The directed Fukaya category is an A-model counterpart for the derived category of toric Fano B-model under the Fano/Landau-Ginzburg mirror correspondence. Auroux-Katzarkov-Orlov conjectured that the directed Fukaya category of the direct sum of two potentials splits as tensor product (up to derived equivalence) and pointed out that this is the case for the mirror of $\mathbb{P}^1 \times \mathbb{P}^1$. We show that the conjecture holds if one of the potentials is of complex dimension 1, partially generalizing Seidel's suspension theorem for directed Fukaya categories.


If I understood the talk correctly, part of the challenge is to make sense of the tensor product for $A_\infty$ categories. Alas, most of the aspects of this I understand superficially at best.

This conjecture of AKO is related to some things I do understand, however. Oancea, in his thesis, proved a Künneth formula for the symplectic homology of the product of two Liouville manifolds.
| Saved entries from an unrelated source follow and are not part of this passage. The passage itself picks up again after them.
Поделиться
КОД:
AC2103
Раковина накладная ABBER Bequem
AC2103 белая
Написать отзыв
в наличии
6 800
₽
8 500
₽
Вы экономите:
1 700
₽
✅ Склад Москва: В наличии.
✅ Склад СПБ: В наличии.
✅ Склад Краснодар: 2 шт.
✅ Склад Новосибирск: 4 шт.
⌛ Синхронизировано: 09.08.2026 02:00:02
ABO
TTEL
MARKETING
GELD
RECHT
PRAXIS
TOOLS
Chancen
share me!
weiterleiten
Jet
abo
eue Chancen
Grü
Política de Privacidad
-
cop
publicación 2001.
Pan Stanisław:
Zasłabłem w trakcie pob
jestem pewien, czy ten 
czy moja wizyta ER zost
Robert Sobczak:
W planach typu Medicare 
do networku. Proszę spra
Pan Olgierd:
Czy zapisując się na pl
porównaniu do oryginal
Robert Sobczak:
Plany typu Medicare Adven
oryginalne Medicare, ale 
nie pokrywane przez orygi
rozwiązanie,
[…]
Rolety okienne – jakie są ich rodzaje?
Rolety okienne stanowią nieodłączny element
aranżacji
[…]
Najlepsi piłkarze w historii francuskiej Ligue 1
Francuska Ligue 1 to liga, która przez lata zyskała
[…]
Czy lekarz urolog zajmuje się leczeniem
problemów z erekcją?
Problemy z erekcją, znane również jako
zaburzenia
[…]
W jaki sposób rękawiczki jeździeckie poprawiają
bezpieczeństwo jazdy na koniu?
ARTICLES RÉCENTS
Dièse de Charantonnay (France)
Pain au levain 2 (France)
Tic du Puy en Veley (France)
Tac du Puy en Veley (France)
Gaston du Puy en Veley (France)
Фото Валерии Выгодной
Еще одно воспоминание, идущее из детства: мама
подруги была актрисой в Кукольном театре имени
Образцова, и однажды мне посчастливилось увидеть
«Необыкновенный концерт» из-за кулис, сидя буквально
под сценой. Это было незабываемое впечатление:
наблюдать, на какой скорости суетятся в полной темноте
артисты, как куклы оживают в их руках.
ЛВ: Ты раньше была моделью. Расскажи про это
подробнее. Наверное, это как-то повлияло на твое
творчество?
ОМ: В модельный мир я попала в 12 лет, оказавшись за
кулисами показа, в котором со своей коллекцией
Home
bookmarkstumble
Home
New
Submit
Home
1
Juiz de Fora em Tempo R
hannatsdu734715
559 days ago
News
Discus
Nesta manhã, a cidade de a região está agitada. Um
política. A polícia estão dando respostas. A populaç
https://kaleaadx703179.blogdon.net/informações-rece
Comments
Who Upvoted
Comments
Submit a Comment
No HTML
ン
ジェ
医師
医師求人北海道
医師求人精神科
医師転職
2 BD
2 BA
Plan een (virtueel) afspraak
By the appendix to Bourgeois-Ekholm-Eliashberg's surgery exact sequence written by Ganatra and Maydanski (and conjectured by Seidel), symplectic homology of the total space of an exact Lefschetz fibration is the Hochschild [Co?]homology of the derived Fukaya category. In this sense, the AKO conjecture is saying that Oancea's theorem actually lives at the level of the Fukaya category.

I wonder if it would be possible to prove this theorem by carefully using the BEE surgery construction.